Up to the line containing "tub [421,354,543,490]", nothing is kept; from that line through the end of the data below, output every line exactly.

______

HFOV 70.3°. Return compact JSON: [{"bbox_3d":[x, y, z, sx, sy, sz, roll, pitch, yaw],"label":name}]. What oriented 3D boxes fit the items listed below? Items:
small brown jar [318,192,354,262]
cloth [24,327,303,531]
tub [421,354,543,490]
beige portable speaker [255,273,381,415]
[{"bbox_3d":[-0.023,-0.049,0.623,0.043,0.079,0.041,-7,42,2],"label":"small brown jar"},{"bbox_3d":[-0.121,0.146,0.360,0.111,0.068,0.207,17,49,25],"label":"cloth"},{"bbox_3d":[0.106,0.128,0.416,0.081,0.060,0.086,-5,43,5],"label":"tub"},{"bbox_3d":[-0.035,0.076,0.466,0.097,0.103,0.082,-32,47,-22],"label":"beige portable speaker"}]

______

» Task output:
tub [421,354,543,490]
beige portable speaker [255,273,381,415]
[{"bbox_3d":[-0.023,-0.049,0.623,0.043,0.079,0.041,-7,42,2],"label":"small brown jar"},{"bbox_3d":[-0.121,0.146,0.360,0.111,0.068,0.207,17,49,25],"label":"cloth"},{"bbox_3d":[0.106,0.128,0.416,0.081,0.060,0.086,-5,43,5],"label":"tub"},{"bbox_3d":[-0.035,0.076,0.466,0.097,0.103,0.082,-32,47,-22],"label":"beige portable speaker"}]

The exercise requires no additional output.